The CGP Credit Facilities are guaranteed by Caesars Growth Properties Parent, LLC, the direct parent of CGPH LLC and a subsidiary of CGP LLC ("CGP Parent"), and the material, domestic wholly owned subsidiaries of CGPH LLC (subject to exceptions), and are secured by a pledge of the equity interest of CGPH LLC directly held by CGP Parent and substantially all of the existing and future property and assets of CGPH LLC and the subsidiary guarantors (subject to exceptions).
The CGP Credit Facilities include negative covenants, subject to certain exceptions, restricting or limiting CGPH LLC’s ability and the ability of its restricted subsidiaries to, among other things: (i) incur additional debt or issue certain preferred shares; (ii) pay dividends on or make distributions in respect of their capital stock or make other restricted payments; (iii) make certain investments; (iv) sell certain assets; (v) create liens on certain assets to secure debt; (vi) consolidate, merge, sell, or otherwise dispose of all or substantially all of their assets; (vii) enter into certain transactions with their affiliates; and (viii) designate their subsidiaries as unrestricted subsidiaries. The CGP Credit Facilities also contain customary affirmative covenants and customary events of default, subject to customary or agreed-upon exceptions, baskets and thresholds (including equity cure provisions).
The CGP Credit Facilities require that CGPH LLC maintain an SSLR of no more than 6.00 to 1.00, which is the ratio of first lien senior secured net debt to earnings before interest, taxes, depreciation and amortization, adjusted as defined. As of September 30, 2014, CGPH LLC’s SSLR was 3.14 to 1.00.
PHWLV, LLC Senior Secured Loan
In conjunction with the closing of the CEOC-CGP LLC Property Transaction, CGP LLC used $476.9 million of the net proceeds from the CGP Term Loan to repay all amounts outstanding under the senior secured term loan of PHWLV, LLC and recognized a $27.5 million loss on early extinguishment of debt.
CIE Convertible Notes
During 2012, CIE issued to Rock Gaming two non-interest bearing convertible promissory notes totaling $47.7 million. The promissory notes are convertible into approximately 8,913 shares of CIE common stock. The promissory notes automatically convert into shares of CIE common stock in November 2014, unless both parties agree to amend the notes.

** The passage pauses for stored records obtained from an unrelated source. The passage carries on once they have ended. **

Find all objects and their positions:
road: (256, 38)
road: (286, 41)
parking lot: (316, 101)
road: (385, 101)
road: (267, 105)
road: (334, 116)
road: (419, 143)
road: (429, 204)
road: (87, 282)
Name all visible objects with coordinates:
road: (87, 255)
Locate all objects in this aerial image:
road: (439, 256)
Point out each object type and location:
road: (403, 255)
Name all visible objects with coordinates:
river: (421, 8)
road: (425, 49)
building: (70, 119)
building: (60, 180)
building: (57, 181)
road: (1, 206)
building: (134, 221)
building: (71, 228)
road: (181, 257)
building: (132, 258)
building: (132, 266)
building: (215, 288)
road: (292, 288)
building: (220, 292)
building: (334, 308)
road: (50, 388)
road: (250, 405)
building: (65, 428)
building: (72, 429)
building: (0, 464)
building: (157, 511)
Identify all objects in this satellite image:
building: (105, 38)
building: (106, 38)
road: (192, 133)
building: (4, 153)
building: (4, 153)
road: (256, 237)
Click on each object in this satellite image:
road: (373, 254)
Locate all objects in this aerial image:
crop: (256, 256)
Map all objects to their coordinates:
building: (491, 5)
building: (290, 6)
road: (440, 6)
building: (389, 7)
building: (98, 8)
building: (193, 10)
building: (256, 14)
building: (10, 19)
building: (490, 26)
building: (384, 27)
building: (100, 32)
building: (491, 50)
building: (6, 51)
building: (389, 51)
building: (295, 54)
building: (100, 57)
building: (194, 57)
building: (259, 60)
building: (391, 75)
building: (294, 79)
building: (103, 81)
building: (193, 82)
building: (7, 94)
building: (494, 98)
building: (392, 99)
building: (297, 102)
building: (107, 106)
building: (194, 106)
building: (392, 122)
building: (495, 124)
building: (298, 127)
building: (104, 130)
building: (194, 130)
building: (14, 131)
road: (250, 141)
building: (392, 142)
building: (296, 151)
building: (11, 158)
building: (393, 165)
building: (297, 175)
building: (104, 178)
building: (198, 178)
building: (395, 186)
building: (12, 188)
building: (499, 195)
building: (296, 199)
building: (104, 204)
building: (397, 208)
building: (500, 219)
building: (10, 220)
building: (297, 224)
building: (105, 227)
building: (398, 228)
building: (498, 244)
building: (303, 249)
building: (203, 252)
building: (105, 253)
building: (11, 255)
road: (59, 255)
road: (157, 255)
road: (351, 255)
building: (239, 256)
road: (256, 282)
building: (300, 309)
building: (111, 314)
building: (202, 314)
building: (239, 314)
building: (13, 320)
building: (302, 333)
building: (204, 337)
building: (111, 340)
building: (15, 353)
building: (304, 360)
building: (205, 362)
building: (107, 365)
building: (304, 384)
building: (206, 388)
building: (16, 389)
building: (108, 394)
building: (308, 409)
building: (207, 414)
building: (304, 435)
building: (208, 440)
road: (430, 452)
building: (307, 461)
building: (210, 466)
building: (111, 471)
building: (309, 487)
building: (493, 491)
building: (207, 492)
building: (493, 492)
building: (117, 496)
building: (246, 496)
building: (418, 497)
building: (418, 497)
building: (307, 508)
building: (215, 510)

Interest Rate Cap Agreement
We have an interest rate cap agreement to partially hedge the risk of future increases in the variable rate debt. Interest rate cap agreement has a $4,664.1 million notional amount at a LIBOR cap rate of 4.5% and terminates February 13, 2015. This is not designated as a hedge for accounting purposes and as a result, changes in fair value of the interest rate cap are recognized in interest expense. The value of the interest rate cap was immaterial as of September 30, 2014 and December 31, 2013.